An Evening with Maya Angelou
By Ioana Patringenaru | May 1, 2006
|Maya Angelou Speaks
||8 p.m., Saturday
May 6, 2006
(Limited student tickets are available for $10.)
Maya Angelou, renowned poet, author and activist, will speak Saturday at UCSD about her work, her life and her times.
Angelou’s talk will take place at 8 p.m. at the RIMAC Arena. It is sponsored by AS Programming and the Office of Diversity at UCSD, both divisions of ASUCSD and the Student Life department.
Angelou, whose real name is Marguerite Johnson, was born in 1928 in St. Louis and grew up in segregated rural Arkansas. She later lived with a South African freedom fighter in Cairo, where she was editor of the Arab Observer, the only English-language news weekly in the Middle East. In Ghana, she was feature editor of the African Review and taught at the University of Ghana. She later returned to the United States, where she became the northern coordinator for the Southern Christian Leadership Conference at the request of Dr. Martin Luther King Jr.
Her best-selling memoir, “I Know Why the Caged Bird Sings,” was published in 1970 and quickly earned a top stop on the bestsellers’ list. The book chronicles her life up until age 16, ending with the birth of her son, Guy.
Since then, Angelou has authored 12 best selling books and many magazine articles, which earned her Pulitzer Prize and National Book Award nominations. Angelou also lectures here and abroad. She speaks French, Spanish, Italian and West African Fanti. In 1993, she became the second poet in U.S. history to write and recite original work at a Presidential Inauguration.
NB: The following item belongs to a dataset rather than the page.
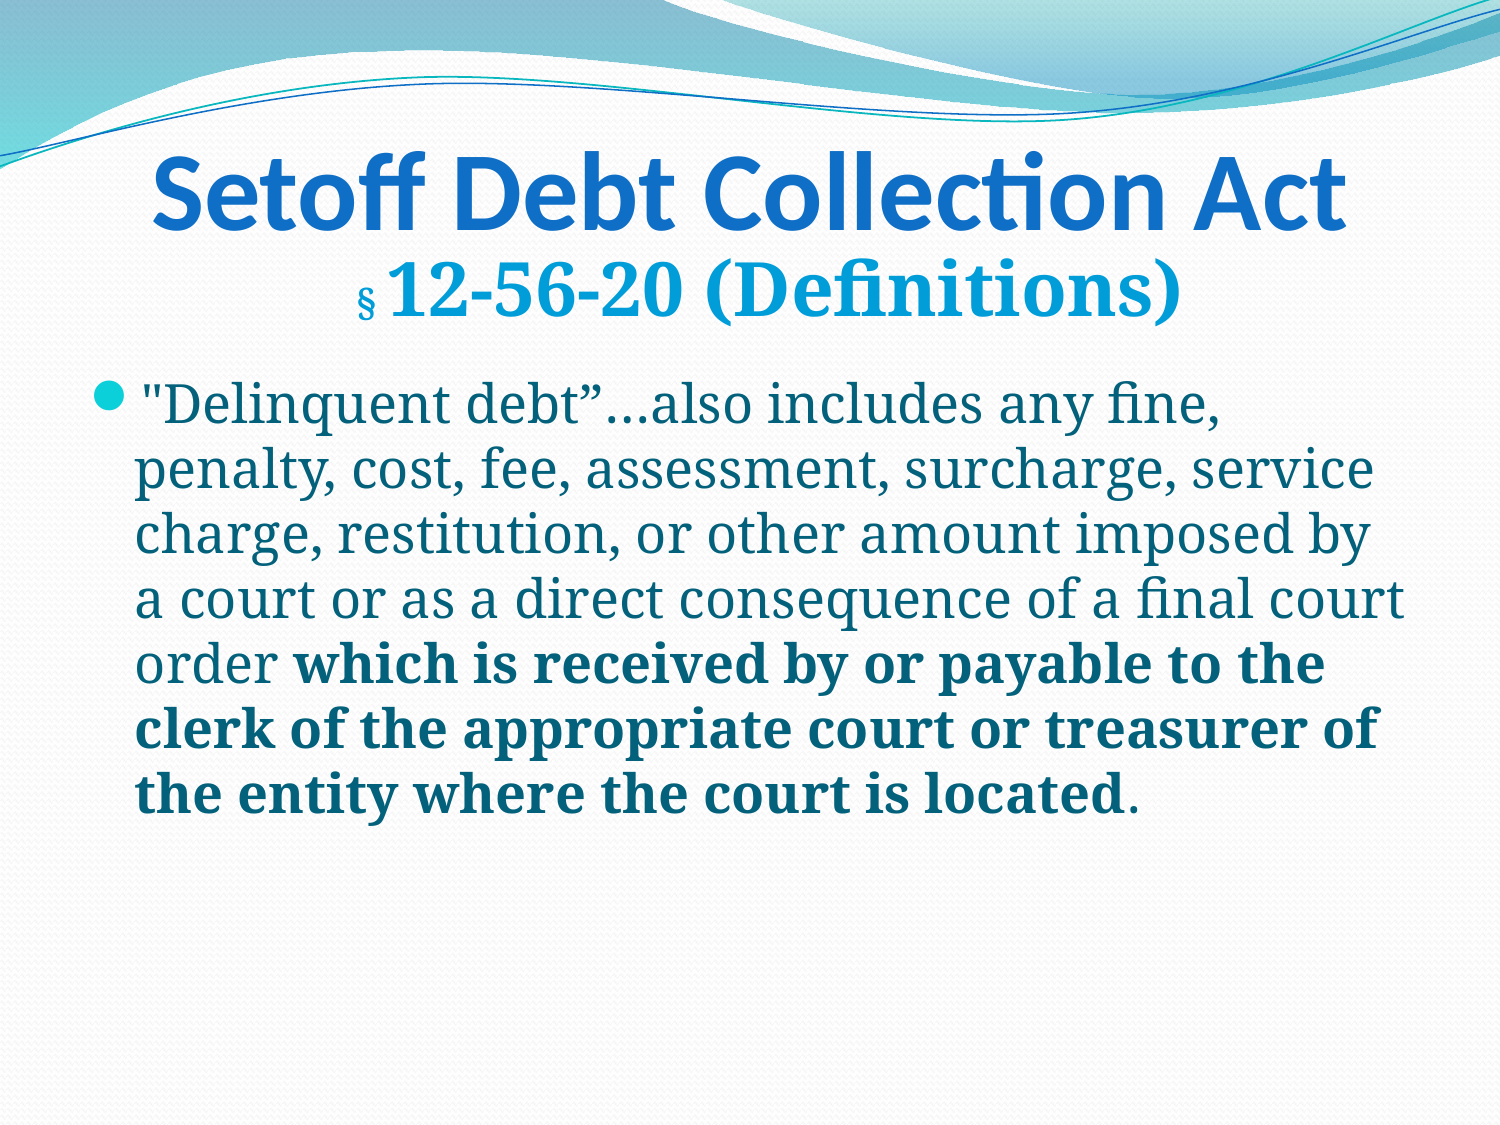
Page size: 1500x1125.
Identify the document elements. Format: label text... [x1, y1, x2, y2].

She has written and produced several prize-winning documentaries, including “Afro-American in the Arts,” a PBS special, for which she received the Golden Eagle Award. She also was nominated for an Emmy Award for her acting in “Roots.” In theater, she produced, directed and starred off-Broadway in “Cabaret for Freedom” in collaboration with Godfrey Cambridge, starred in Genet's “The Blacks” at St Mark's Playhouse and adapted Sophocles’ “Ajax,” which premiered in Los Angeles in 1974.
Angelou also has received numerous honorary degrees. She became a lifetime member of the National Women’s Hall of Fame in 2002 and earned a National Medal of Arts in 2000.